This is my review of the highlights of 2016 . Compiled for the Morning Star (who published it here) this is the original. The Star is excellent at shaping my sometimes unweildy prose into shorter pieces. occasionally however something goes awry. In this case the title of Martin Green's exceptional Flit has disappeared in the Star piece, so here is the full text.

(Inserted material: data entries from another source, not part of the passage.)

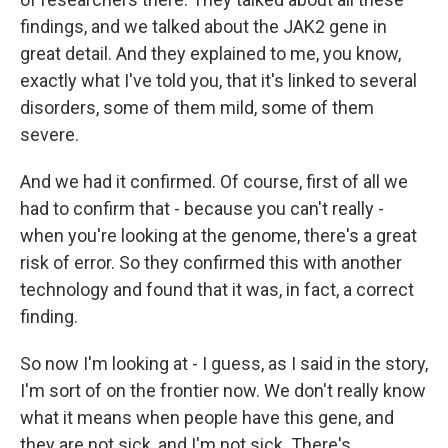
findings, and we talked about the JAK2 gene in
great detail. And they explained to me, you know,
exactly what I've told you, that it's linked to several
disorders, some of them mild, some of them
severe.
And we had it confirmed. Of course, first of all we
had to confirm that - because you can't really -
when you're looking at the genome, there's a great
risk of error. So they confirmed this with another
technology and found that it was, in fact, a correct
finding.
So now I'm looking at - I guess, as I said in the story,
I'm sort of on the frontier now. We don't really know
what it means when people have this gene, and
they are not sick, and I'm not sick. There's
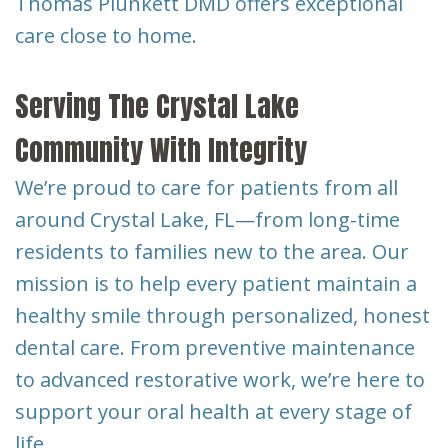
Thomas Plunkett DMD offers exceptional
care close to home.
Serving The Crystal Lake
Community With Integrity
We’re proud to care for patients from all
around Crystal Lake, FL—from long-time
residents to families new to the area. Our
mission is to help every patient maintain a
healthy smile through personalized, honest
dental care. From preventive maintenance
to advanced restorative work, we’re here to
support your oral health at every stage of
life.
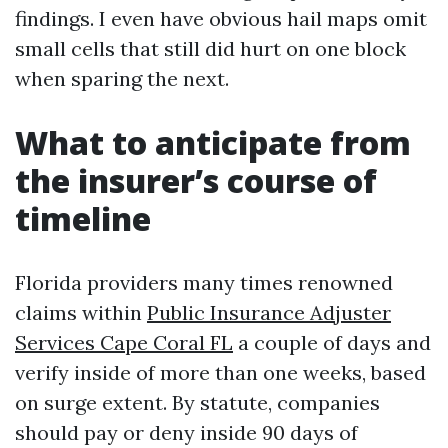
findings. I even have obvious hail maps omit
small cells that still did hurt on one block
when sparing the next.
What to anticipate from
the insurer’s course of
timeline
Florida providers many times renowned
claims within
Public Insurance Adjuster
Services Cape Coral FL
a couple of days and
verify inside of more than one weeks, based
on surge extent. By statute, companies
should pay or deny inside 90 days of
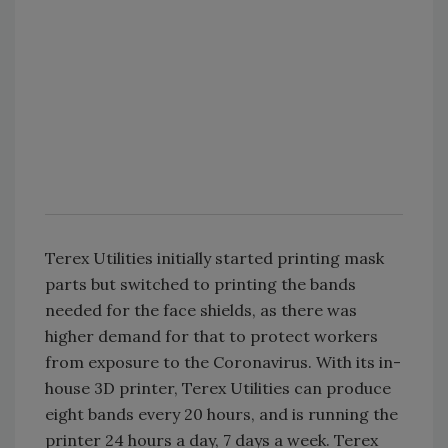
Terex Utilities initially started printing mask
parts but switched to printing the bands
needed for the face shields, as there was
higher demand for that to protect workers
from exposure to the Coronavirus. With its in-
house 3D printer, Terex Utilities can produce
eight bands every 20 hours, and is running the
printer 24 hours a day, 7 days a week. Terex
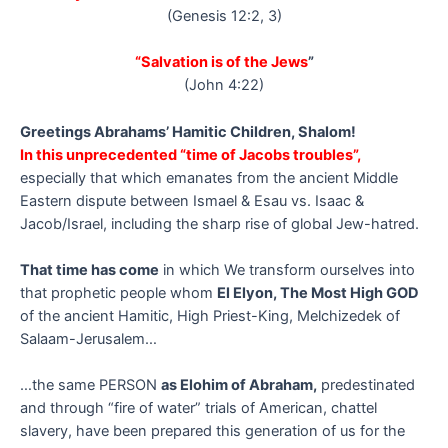
(Genesis 12:2, 3)
“Salvation is of the Jews
”
(John 4:22)
Greetings Abrahams’ Hamitic Children, Shalom!
In this unprecedented “time of Jacobs troubles”,
especially that which emanates from the ancient Middle
Eastern dispute between Ismael & Esau vs. Isaac &
Jacob/Israel, including the sharp rise of global Jew-hatred.
That time has come
in which We transform ourselves into
that prophetic people whom
El Elyon, The Most High GOD
of the ancient Hamitic, High Priest-King, Melchizedek of
Salaam-Jerusalem…
…the same PERSON
as Elohim of Abraham,
predestinated
and through “fire of water” trials of American, chattel
slavery, have been prepared this generation of us for the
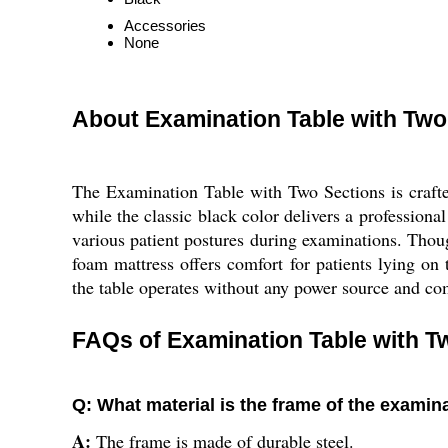
Accessories
None
About Examination Table with Two
The Examination Table with Two Sections is crafted
while the classic black color delivers a profession
various patient postures during examinations. Though
foam mattress offers comfort for patients lying on t
the table operates without any power source and com
FAQs of Examination Table with T
Q: What material is the frame of the examin
A:
The frame is made of durable steel.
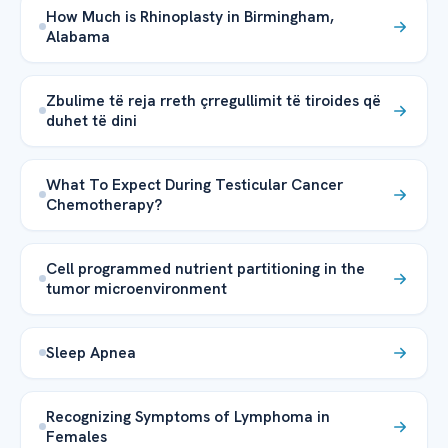
How Much is Rhinoplasty in Birmingham,
Alabama
Zbulime të reja rreth çrregullimit të tiroides që
duhet të dini
What To Expect During Testicular Cancer
Chemotherapy?
Cell programmed nutrient partitioning in the
tumor microenvironment
Sleep Apnea
Recognizing Symptoms of Lymphoma in
Females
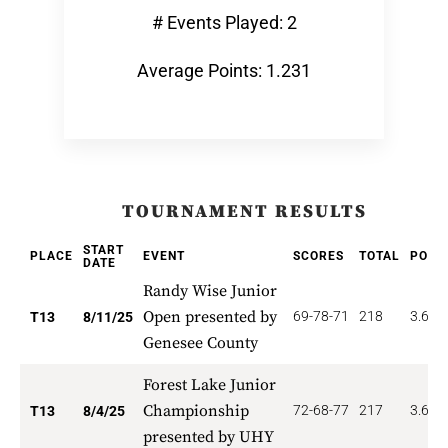
# Events Played: 2
Average Points: 1.231
TOURNAMENT RESULTS
START
PLACE
EVENT
SCORES
TOTAL
POIN
DATE
Randy Wise Junior
Open presented by
69-78-71
218
3.692
T13
8/11/25
Genesee County
Forest Lake Junior
Championship
72-68-77
217
3.692
T13
8/4/25
presented by UHY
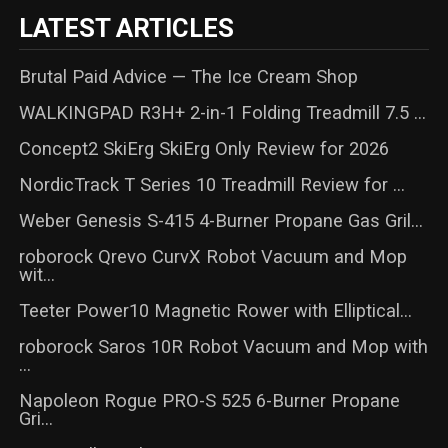
LATEST ARTICLES
Brutal Paid Advice — The Ice Cream Shop
WALKINGPAD R3H+ 2-in-1 Folding Treadmill 7.5 ...
Concept2 SkiErg SkiErg Only Review for 2026
NordicTrack T Series 10 Treadmill Review for ...
Weber Genesis S-415 4-Burner Propane Gas Gril...
roborock Qrevo CurvX Robot Vacuum and Mop
wit...
Teeter Power10 Magnetic Rower with Elliptical...
roborock Saros 10R Robot Vacuum and Mop with
...
Napoleon Rogue PRO-S 525 6-Burner Propane
Gri...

Celtic Connections kept its key ‘front of the year’ role. Lau and the
Unthanks produced a powerful and at times overwhelming concert at Glasgow’s
Royal Concert Hall that showed us where folk music can go when seized by
imagination, talent and technical ability; electronic wizardry fused well with
the pure sound of the human voice.
Songs of Separation musicians come together |
Another concert demonstrated both cross-fertilisation and how life
impacts on art. Inspired by the debates around the Scots independence referendum
of 2014, it was the culmination of two years work by ten female Scottish and
English musicians living together on Eigg. Organised by double bassist, Jenny
Hill, it included Eliza Carthy, and Karine Polwart amongst others. Ironically,
although entitled Songs of Separation,
the dominant theme was a coming together of national and regional traditions,
producing new material, particularly poignant when it dealt (as it often did)
with the human tragedy of the migrations across the Mediterranean (Glasgow,
Mitchell Theatre).
Martin Green's Flit |
Migration rang out too, in a magnificent highlight to the Edinburgh
International Festival (EICC). Again this featured Martin Green (of Lau) and
Becky Unthank, along with Dominic Aitchison, Adam Holmes, Aidan Moffat, Karine
Polwart and Adrian Utley. Flit
married all these talents with the wonders of whiterobot’s (Will Anderson and Ainslie Henderson) torn paper visuals and told
us stories of forced and chosen travelling – searching for a place where we
feel comfortable
Elsewhere in Edinburgh we saw a glimpse of the former strength of Scottish
drama – with a rehearsed reading of David Greig’s Europe at the Edinburgh International Book Festival – a prescient
glimpse back (forward?) into European crisis and its relationship with moving
peoples.
The 1916 Easter Rising gave us a number of shows, including Edinburgh
TUC’s dramatic and musical look at James Connolly at The Hub as part of the EIF;
labour leader, rebel general, family man, and songwriter (who knew?). The
centenary provoked one Scottish event after another, including a great new
historical walk around Glasgow, and a new play on the little-known Margaret Skinnider – schoolteacher,
feminist and sniper – whose story was the successful centrepiece of 2016’s Glasgow
MayDay Cabaret in Oran Mor.
Finally, the world of Cuban film cemented the second Havana Glasgow Film
Festival in November. The key themes of music, history, community and real life
featured in the celebration of Cuba’s Cine
Pobre festival. And the look at the key role of the Soviet Union in
sustaining the Cuban revolution – Los
Bolos en Cuba – took us neatly forward to next year’s important centenary.